Увидев идущего навстречу подводе мичмана, Ушаков окликнул его:

– Скажи-ка, братец, где стоит флаг-капитан Пустошкин?

– Капитан второго ранга Пустошкин уже две недели в Таганроге. Командует кораблем «Модон», ваше высокоблагородие.

Это было некстати.

– А не знаешь ли, случайно, капитана второго ранга Голенкина?

– Гаврилу Кузьмича? Как не знать! Мой начальник. Они при порте. Показать, где он живет?

– Да, будь добр, покажи!

– Поезжайте по этой улице. Взъедете на пригорок. Улица станет спускаться вниз, к реке. В конце ее, слева, дом. Как все, мазанковый, но возле дома во дворе натянут парус.

– Спасибо, братец, – кивнул Ушаков и поехал дальше.

Стали спускаться к реке. Издалека увидали парус и самого капитана 2-го ранга Голенкина.

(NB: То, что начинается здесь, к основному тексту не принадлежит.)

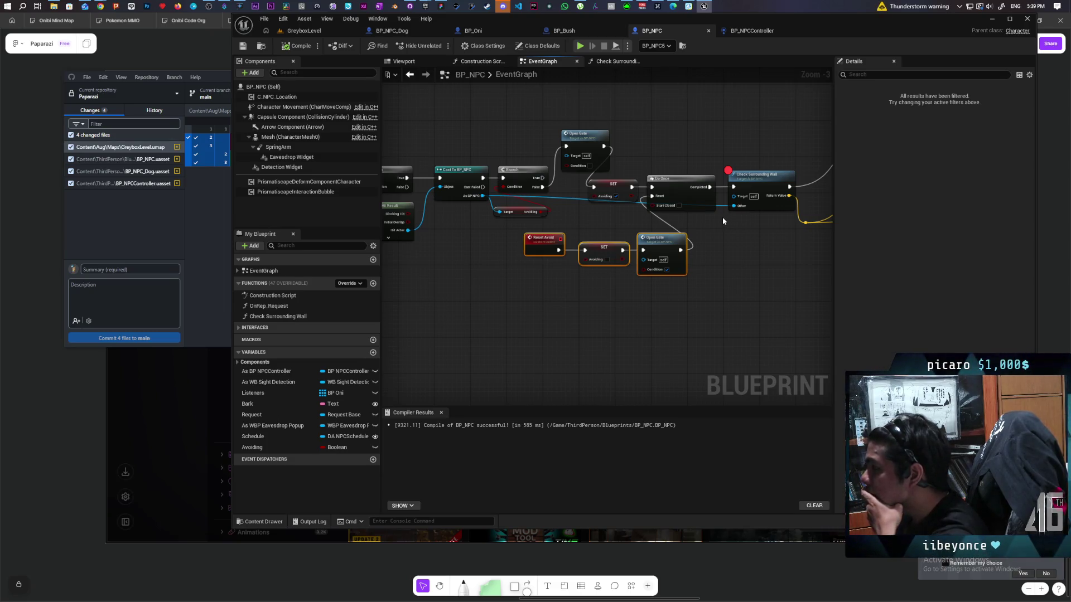
- Survey the zoomed-out BP_NPC event graph, then start a new GreyboxLevel play test
scroll(722, 217, "down", 3)
mouse_move(552, 263)
left_mouse_down()
mouse_move(711, 252)
mouse_move(698, 251)
left_mouse_up()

Гаврюша был все такой же: курчавый, опрятно одетый. Он сидел в тени паруса без мундира, в шелковой сорочке и курил трубку.

Голенкин тоже приметил Ушакова.

– Ба, Феденька! Здорово! – весело закричал он, бросаясь навстречу товарищу.

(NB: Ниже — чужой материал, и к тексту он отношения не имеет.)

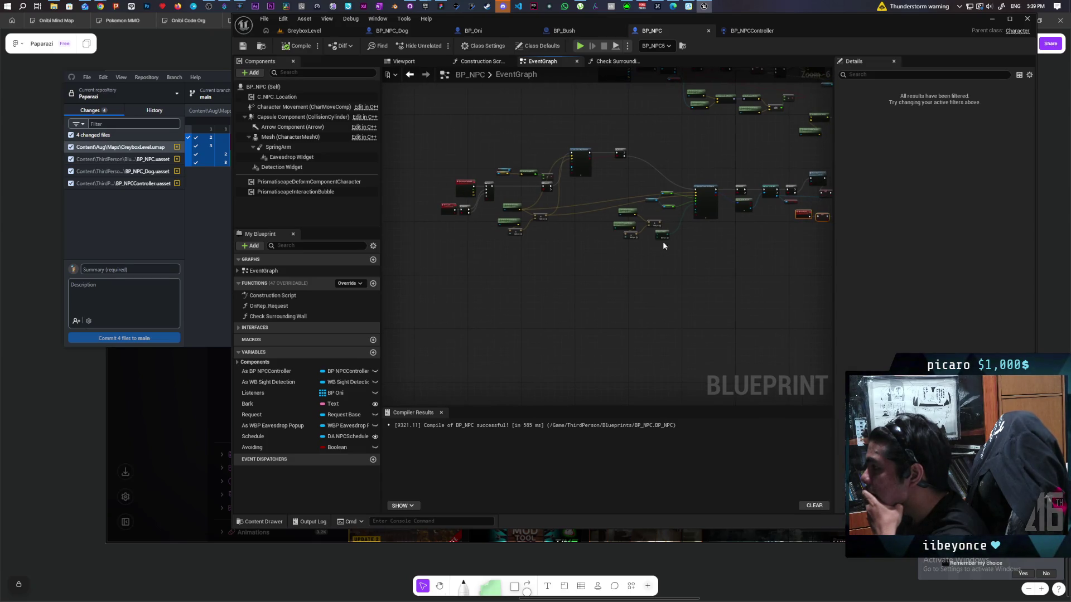
scroll(480, 193, "up", 3)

– Погоди, Гаврюша, дай мне умыться, я весь в пыли! – говорил, вылезая из повозки, Ушаков.

– Ничего! – обнял друга Голенкин. – Иван, умываться! – крикнул он денщику. – И ты угодил в это пекло?

– Да, брат. А городок, видать, еще дрянной. До великолепного Херсонеса ему далеко!

Голенкин только махнул рукой.

Ушаков умылся, переоделся и сел под парус пить с Гаврюшей чай.

– У тебя тут уютно, как за бизань-мачтой[26], – пошутил Федор Федорович.

– Одна спасень от духоты. Ну, хвались, Федя, куда назначен?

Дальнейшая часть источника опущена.